6 de Novembro, 2025

O congresso, Mahler e a Invicta

EDUCAÇÃO DE SEGUNDA OPORTUNIDADE – Congresso Internacional do Porto [3]

Por Carlos Valentim Ribeiro

Quando me sentei no meu lugar da fila M da Sala Suggia a orquestra já tratava de afinações. Faltava pouco para o início da Sinfonia nº 5 de Gustav Malher, mas ainda sobrava algum tempo. Alguns grupos de jovens repartiam-se de forma equilibrada pelos lugares ainda vazios e casais mais idosos, que aparentavam ser habitués destas andanças, despiam serenamente casacos e gabardines, como se o concerto só tivesse lugar no dia seguinte. 

Na minha cabeça continuava ativo o eco das afirmações de Joaquim Azevedo proferidas no Congresso da Educação de Segunda Oportunidade sobre a responsabilidade coletiva de fazer muito mais para que mudanças profundas na Educação do país ocorram de facto.  

“Não é preciso tomar de assalto o castelo” adiantou. Não se trataria assim de agir de forma radical ou leviana. Mas 50 anos de tentativas de instalação de um sistema de educação justo e adequado às necessidades dos jovens, das pessoas e do país, justificariam uma nova atitude. Às tantas deveriam ser os partidos políticos, na opinião do orientador do projeto Arco Maior e ex-Secretário de Estado da Educação, a inscrever nos seus programas o objetivo fundamental de uma educação inclusiva.  
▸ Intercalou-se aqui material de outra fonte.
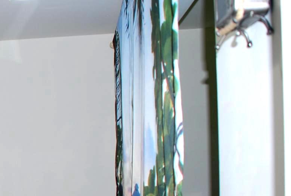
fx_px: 575
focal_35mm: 71
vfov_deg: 19.0
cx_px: -87
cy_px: 167
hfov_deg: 24.7
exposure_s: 1/60
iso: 200
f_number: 3.5
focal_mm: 18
“O modo de produção da exclusão na escola não pode continuar”, ou seja, o modelo escolar dominante estaria orientado para metas e para procedimentos que necessária e assumidamente excluiria uma parte dos que nele são envolvidos.

A sinfonia que marcou um novo estilo e uma viragem artística do genial compositor austríaco arrancou com Nuno Coelho a dirigir. O maestro principal e diretor artístico da Orquestra Sinfónica do Principado das Astúrias colocou a Orquestra Sinfónica do Porto Casa da Música em níveis de energia máximos.  
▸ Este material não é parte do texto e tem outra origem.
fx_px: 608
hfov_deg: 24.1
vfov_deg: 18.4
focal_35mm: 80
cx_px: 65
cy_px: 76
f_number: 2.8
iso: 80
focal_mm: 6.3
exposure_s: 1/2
Os dois primeiros andamentos da Primeira Parte são trágicos e sofridos enquanto os dois últimos (Parte III) revelam amor e alegria.  Passou-se do fúnebre a uma atmosfera radiante. 

Quando a sinfonia terminou e o público agradeceu com uma ovação prolongada admiti que esta passagem pela Casa da Música depois do Congresso sobre Educação de Segunda Oportunidade tinha sido um complemento estimulante graças ao génio de Malher.  
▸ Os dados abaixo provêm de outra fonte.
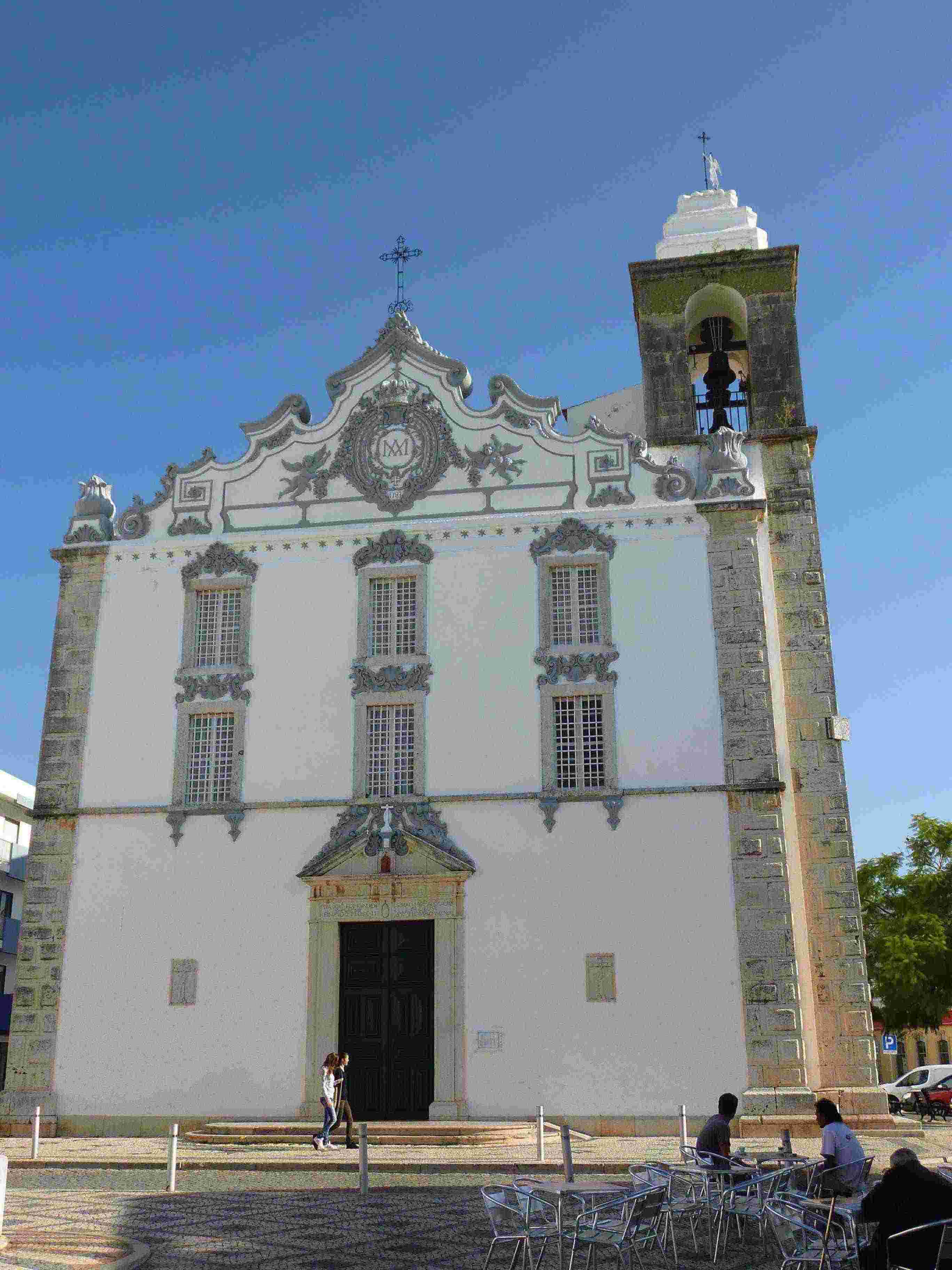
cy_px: 635
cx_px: 476
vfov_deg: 52.6
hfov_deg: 40.7
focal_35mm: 35
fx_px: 1283
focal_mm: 5.7
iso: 80
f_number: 5
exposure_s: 1/500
A passagem das trevas à luz constituía um excelente sinal. 

Quem não faltou à chamada nesta nova incursão no Porto foi a chuva. Quando passei pelo Mira Fórum depois de sair da Estação de Campanhã já estava razoavelmente encharcado.  

Mas a cidade faz questão de só se revelar de forma plena nestas circunstâncias: os taxistas jogam à vermelhinha na paragem de autocarro, o Seringador e o Borda d´Água encontram compradores das linhas férreas interiores, o Montenegro e o Fernandes dedicam-se à venda de ferramentas, as fachadas dos edifícios reclamam cuidados urgentes que, pelo menos, camuflem o abandono estrutural, as vielas revelam segredos com hieróglifos do Alto Egito, os convites dos restaurante são poesia de rua e os cabos elétricos insistem em descer à terra recusando as altitudes regulamentares. 

O Porto precisa de uma segunda oportunidade em alguns domínios, com destaque para a gestão urbanística das zonas mais carenciadas e dramaticamente abandonadas, mas o seu caráter genuíno esse deve ser tratado como património cultural.